→ WHAT YOU ARE ASKED TO DO: Strip the pictures, then copy the remaining data exactly as it stands.

(Beginning of GIVEN DATA)

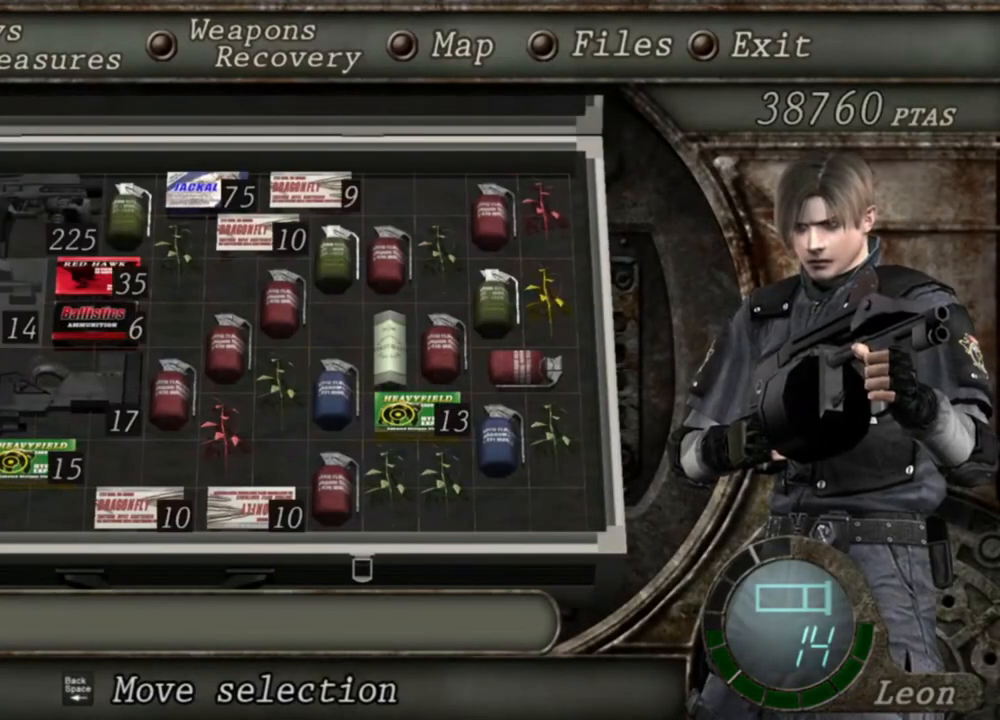
{"keys": [], "mouse": [], "events": []}
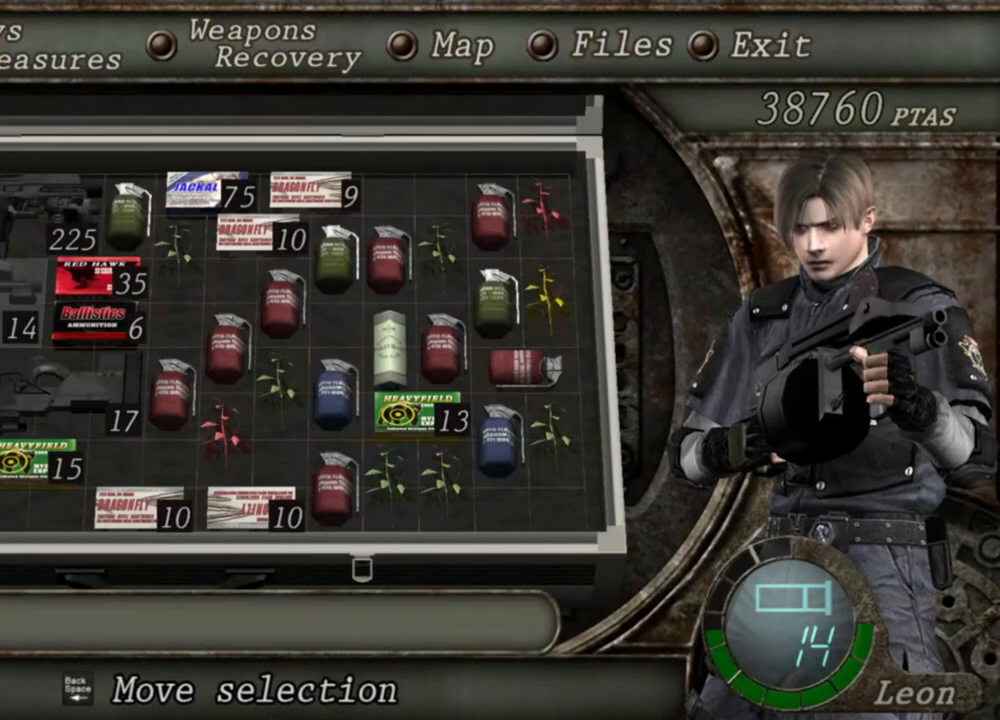
{"keys": [], "mouse": [], "events": [[300, "tab", "down"], [400, "tab", "up"]]}
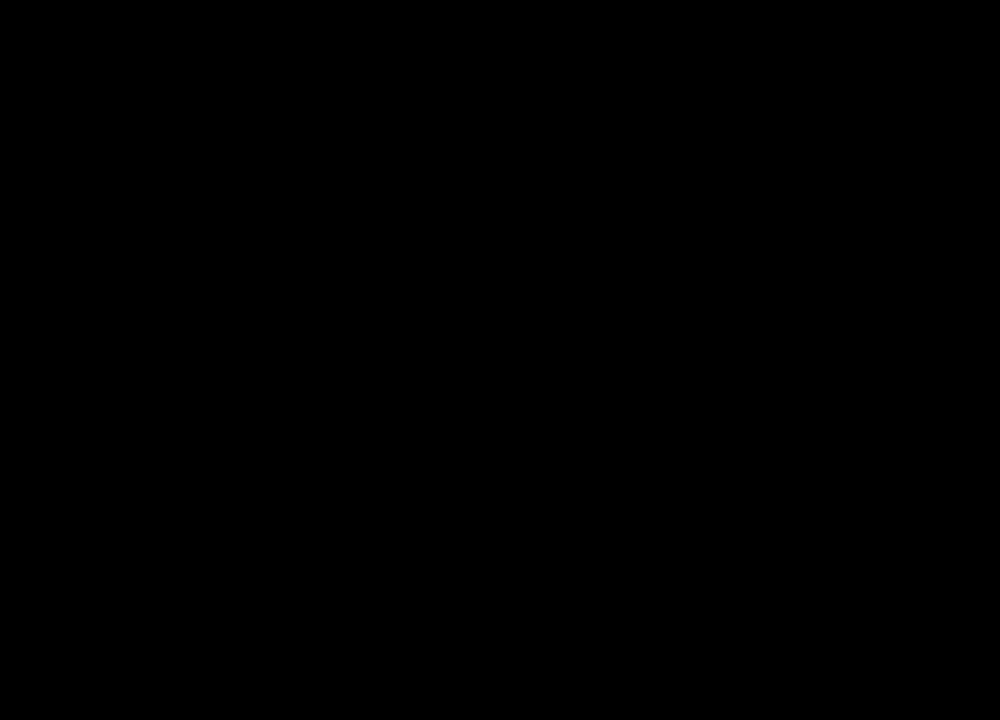
{"keys": ["s"], "mouse": [], "events": [[34, "s", "down"]]}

(End of GIVEN DATA)

→ WRITTEN RESPONSE:
{"keys": [], "mouse": [], "events": []}
{"keys": [], "mouse": [], "events": [[300, "tab", "down"], [400, "tab", "up"]]}
{"keys": ["s"], "mouse": [], "events": [[34, "s", "down"]]}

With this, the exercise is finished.